- [STATED PROBLEM]:
Reproduce verbatim the lines of the rows below, beginning with the line containing "scientific name: Morus alba" and ending with the line containing "family: Tecophilaeaceae", both included.

- [DATA FOR THIS EXERCISE]:
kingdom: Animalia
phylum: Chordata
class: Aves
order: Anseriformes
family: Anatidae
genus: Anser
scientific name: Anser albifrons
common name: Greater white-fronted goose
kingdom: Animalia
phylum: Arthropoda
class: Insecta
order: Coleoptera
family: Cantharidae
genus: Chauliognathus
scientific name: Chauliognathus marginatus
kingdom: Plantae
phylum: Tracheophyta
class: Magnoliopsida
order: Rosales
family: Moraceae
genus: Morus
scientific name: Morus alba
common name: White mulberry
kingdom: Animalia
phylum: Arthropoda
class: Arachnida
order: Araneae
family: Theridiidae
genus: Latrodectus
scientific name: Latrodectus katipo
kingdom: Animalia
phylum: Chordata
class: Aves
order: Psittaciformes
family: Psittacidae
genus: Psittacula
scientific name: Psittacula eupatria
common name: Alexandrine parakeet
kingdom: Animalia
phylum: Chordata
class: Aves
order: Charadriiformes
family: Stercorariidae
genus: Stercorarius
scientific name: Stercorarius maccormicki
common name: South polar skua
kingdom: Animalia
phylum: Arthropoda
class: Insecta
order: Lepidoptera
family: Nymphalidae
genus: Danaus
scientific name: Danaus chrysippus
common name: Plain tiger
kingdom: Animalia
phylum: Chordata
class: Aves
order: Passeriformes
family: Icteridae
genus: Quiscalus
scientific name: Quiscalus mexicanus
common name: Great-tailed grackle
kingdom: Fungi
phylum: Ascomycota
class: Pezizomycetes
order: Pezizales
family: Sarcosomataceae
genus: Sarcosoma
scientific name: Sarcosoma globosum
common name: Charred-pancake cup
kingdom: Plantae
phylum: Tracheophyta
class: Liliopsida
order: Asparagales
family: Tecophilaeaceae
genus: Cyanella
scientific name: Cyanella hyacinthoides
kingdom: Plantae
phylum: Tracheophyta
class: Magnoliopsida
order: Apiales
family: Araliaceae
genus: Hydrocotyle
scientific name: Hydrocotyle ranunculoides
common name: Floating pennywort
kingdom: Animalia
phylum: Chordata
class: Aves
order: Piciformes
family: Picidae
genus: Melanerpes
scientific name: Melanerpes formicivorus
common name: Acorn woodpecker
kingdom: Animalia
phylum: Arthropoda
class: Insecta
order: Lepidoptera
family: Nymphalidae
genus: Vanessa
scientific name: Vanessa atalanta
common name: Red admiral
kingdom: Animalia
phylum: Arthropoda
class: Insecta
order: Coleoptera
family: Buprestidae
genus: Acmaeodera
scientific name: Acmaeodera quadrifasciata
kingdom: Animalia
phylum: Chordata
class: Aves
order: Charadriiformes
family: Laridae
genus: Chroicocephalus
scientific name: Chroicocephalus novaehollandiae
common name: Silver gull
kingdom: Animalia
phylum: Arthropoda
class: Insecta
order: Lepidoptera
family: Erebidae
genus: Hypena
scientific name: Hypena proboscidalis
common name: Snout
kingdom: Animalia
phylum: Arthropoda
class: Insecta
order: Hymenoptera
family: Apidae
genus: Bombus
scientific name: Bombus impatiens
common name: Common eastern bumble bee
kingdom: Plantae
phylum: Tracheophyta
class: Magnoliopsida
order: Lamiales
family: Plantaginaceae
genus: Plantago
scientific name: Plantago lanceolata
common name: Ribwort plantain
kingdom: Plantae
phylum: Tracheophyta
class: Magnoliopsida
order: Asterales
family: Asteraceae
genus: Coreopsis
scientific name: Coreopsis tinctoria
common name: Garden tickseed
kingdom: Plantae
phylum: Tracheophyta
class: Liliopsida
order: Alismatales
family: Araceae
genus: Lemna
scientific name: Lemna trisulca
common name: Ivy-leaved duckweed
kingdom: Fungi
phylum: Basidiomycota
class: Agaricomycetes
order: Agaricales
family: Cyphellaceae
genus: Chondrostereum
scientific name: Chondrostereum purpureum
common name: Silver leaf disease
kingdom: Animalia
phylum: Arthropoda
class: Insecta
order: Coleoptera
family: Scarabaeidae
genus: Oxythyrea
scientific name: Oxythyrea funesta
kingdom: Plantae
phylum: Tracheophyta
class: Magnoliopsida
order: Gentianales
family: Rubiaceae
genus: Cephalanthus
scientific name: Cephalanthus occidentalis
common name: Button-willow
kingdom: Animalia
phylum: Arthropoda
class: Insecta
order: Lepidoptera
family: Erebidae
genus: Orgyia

- [RESULT]:
scientific name: Morus alba
common name: White mulberry
kingdom: Animalia
phylum: Arthropoda
class: Arachnida
order: Araneae
family: Theridiidae
genus: Latrodectus
scientific name: Latrodectus katipo
kingdom: Animalia
phylum: Chordata
class: Aves
order: Psittaciformes
family: Psittacidae
genus: Psittacula
scientific name: Psittacula eupatria
common name: Alexandrine parakeet
kingdom: Animalia
phylum: Chordata
class: Aves
order: Charadriiformes
family: Stercorariidae
genus: Stercorarius
scientific name: Stercorarius maccormicki
common name: South polar skua
kingdom: Animalia
phylum: Arthropoda
class: Insecta
order: Lepidoptera
family: Nymphalidae
genus: Danaus
scientific name: Danaus chrysippus
common name: Plain tiger
kingdom: Animalia
phylum: Chordata
class: Aves
order: Passeriformes
family: Icteridae
genus: Quiscalus
scientific name: Quiscalus mexicanus
common name: Great-tailed grackle
kingdom: Fungi
phylum: Ascomycota
class: Pezizomycetes
order: Pezizales
family: Sarcosomataceae
genus: Sarcosoma
scientific name: Sarcosoma globosum
common name: Charred-pancake cup
kingdom: Plantae
phylum: Tracheophyta
class: Liliopsida
order: Asparagales
family: Tecophilaeaceae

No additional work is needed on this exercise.